Perbedaan Perayaan 1 Abad, Dari Prosesi Acara Syakral Di Madiun Hingga Dangdut Ria Di Prambanan.

Kontributor : Andry Julius Sadubun.
Jurnalterate.com - Bagaimana seseorang berharaga dapat di lihat dari bagaimana cara seseorang itu menghargai suatu perkara. Kadar perkara sendiri dapat di lihat dari bermakna atau tidaknya suatu hal yang menyangkut kecintaan kita.

Meskipun sudah berbeda badan hukum, sudah berbeda cara pengelolaan organisasi. Akan tetapi penamaan masih menjadi persoalan yang harus di selesaikan.
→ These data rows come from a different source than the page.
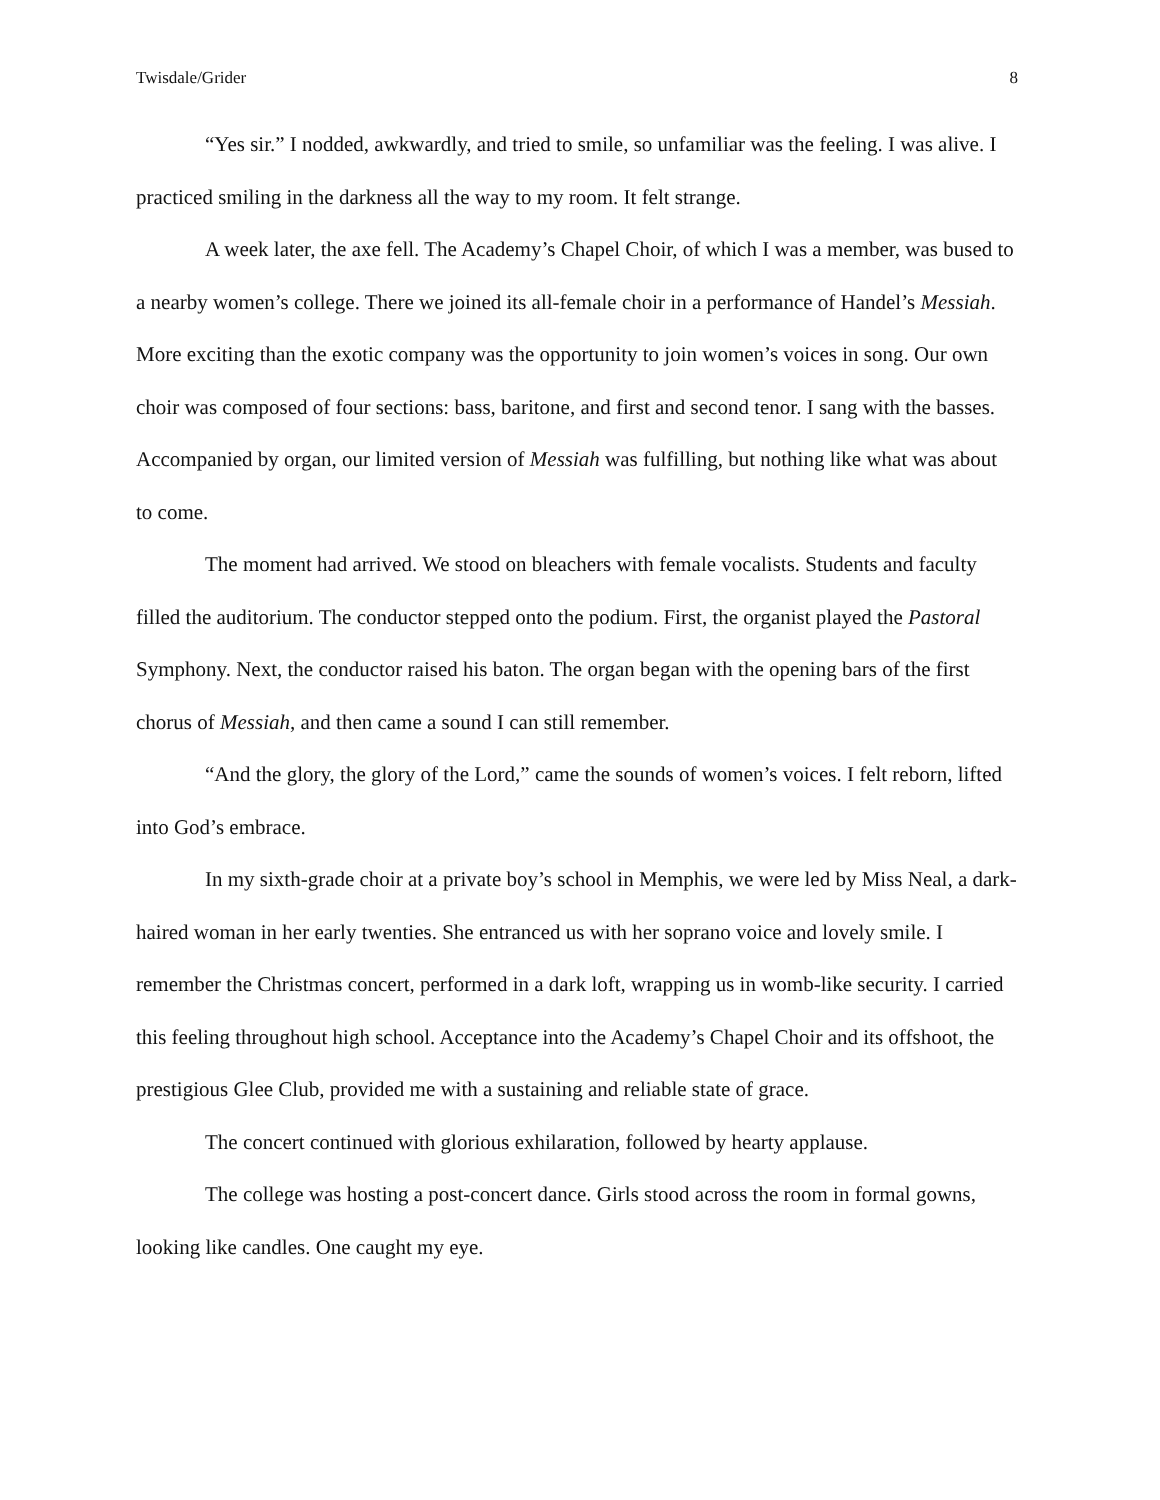Twisdale/Grider 8
“Yes sir.” I nodded, awkwardly, and tried to smile, so unfamiliar was the feeling. I was alive. I practiced smiling in the darkness all the way to my room. It felt strange.
A week later, the axe fell. The Academy’s Chapel Choir, of which I was a member, was bused to a nearby women’s college. There we joined its all-female choir in a performance of Handel’s Messiah. More exciting than the exotic company was the opportunity to join women’s voices in song. Our own choir was composed of four sections: bass, baritone, and first and second tenor. I sang with the basses. Accompanied by organ, our limited version of Messiah was fulfilling, but nothing like what was about to come.
The moment had arrived. We stood on bleachers with female vocalists. Students and faculty filled the auditorium. The conductor stepped onto the podium. First, the organist played the Pastoral Symphony. Next, the conductor raised his baton. The organ began with the opening bars of the first chorus of Messiah, and then came a sound I can still remember.
“And the glory, the glory of the Lord,” came the sounds of women’s voices. I felt reborn, lifted into God’s embrace.
In my sixth-grade choir at a private boy’s school in Memphis, we were led by Miss Neal, a dark-haired woman in her early twenties. She entranced us with her soprano voice and lovely smile. I remember the Christmas concert, performed in a dark loft, wrapping us in womb-like security. I carried this feeling throughout high school. Acceptance into the Academy’s Chapel Choir and its offshoot, the prestigious Glee Club, provided me with a sustaining and reliable state of grace.
The concert continued with glorious exhilaration, followed by hearty applause.
The college was hosting a post-concert dance. Girls stood across the room in formal gowns, looking like candles. One caught my eye.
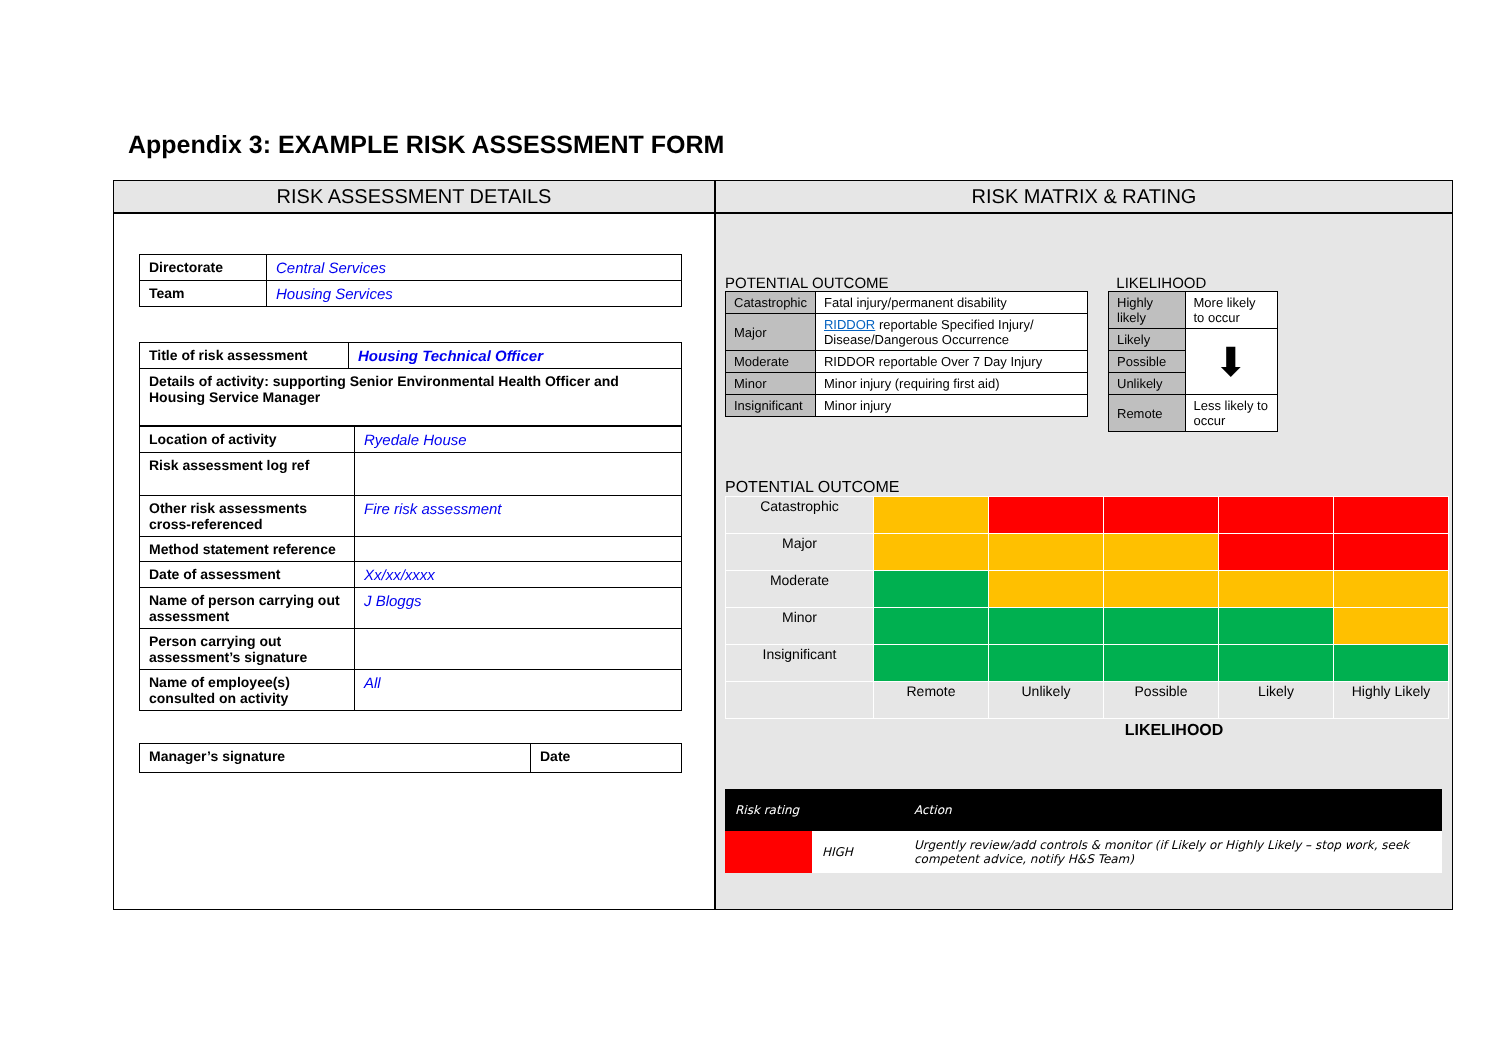Appendix 3: EXAMPLE RISK ASSESSMENT FORM
RISK ASSESSMENT DETAILS
| Directorate | Central Services |
| Team | Housing Services |
| Title of risk assessment | Housing Technical Officer |
| Details of activity: supporting Senior Environmental Health Officer and Housing Service Manager | |
| Location of activity | Ryedale House |
| Risk assessment log ref | |
| Other risk assessments cross-referenced | Fire risk assessment |
| Method statement reference | |
| Date of assessment | Xx/xx/xxxx |
| Name of person carrying out assessment | J Bloggs |
| Person carrying out assessment’s signature | |
| Name of employee(s) consulted on activity | All |
| Manager’s signature | Date |
RISK MATRIX & RATING
POTENTIAL OUTCOME
| Catastrophic | Fatal injury/permanent disability |
| Major | RIDDOR reportable Specified Injury/ Disease/Dangerous Occurrence |
| Moderate | RIDDOR reportable Over 7 Day Injury |
| Minor | Minor injury (requiring first aid) |
| Insignificant | Minor injury |
LIKELIHOOD
| Highly likely | More likely to occur |
| Likely | ⬇ |
| Possible | |
| Unlikely | |
| Remote | Less likely to occur |
POTENTIAL OUTCOME
| Catastrophic | | | | | |
| Major | | | | | |
| Moderate | | | | | |
| Minor | | | | | |
| Insignificant | | | | | |
| | Remote | Unlikely | Possible | Likely | Highly Likely |
LIKELIHOOD
| Risk rating | | Action |
| | HIGH | Urgently review/add controls & monitor (if Likely or Highly Likely – stop work, seek competent advice, notify H&S Team) |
Setia Hati Terate merupakan sebuah tempat untuk menempah rasa, meruncingkan ideologi dalam bertuhan untuk mencapai tujuan yakni berbudi luhur. Nilai-nilai sepiritualisme yang identik dengan hal-hal syakral agar melatih rasa agar pelakunya menemui sebuah keberuntungan dalam mengarungi bahtera kehidupan.

Namun, bagaimana jika tempat yang di kenal dengan ajaran dari latar belakang di atas di kaburkan, di isi dengan kebiasaan-kebiasaan yang dapat menumpulkan rasa? Tentu konsenkuensinya adalah hasil degradasi moral yang berakibat merugikan diri sendiri dan orang lain. Hal demikian telah di lakukan oleh pengurus pusat "JJ" Dalam sebutan SH Terate Madiun yang menggelar acara berjoget ria di Taman Siwa Sleman Jogjakarta.

Berperan sebagai sumber suri tauladan justru memfasilitasi momen istimewa 1 abad dengan perangai yang kurang patut di mata masyarakat dan mengakibatkan tumpulnya olah rasa. Inilah yang merugikan SH Terate Pusat Madiun, para sumber suri tauladan yang sangat menghargai momen dengan kesyakralan (kesucian laku) berupa peletakan batu pertama di tandingi dengan acara dangdut ria di candi prambanan.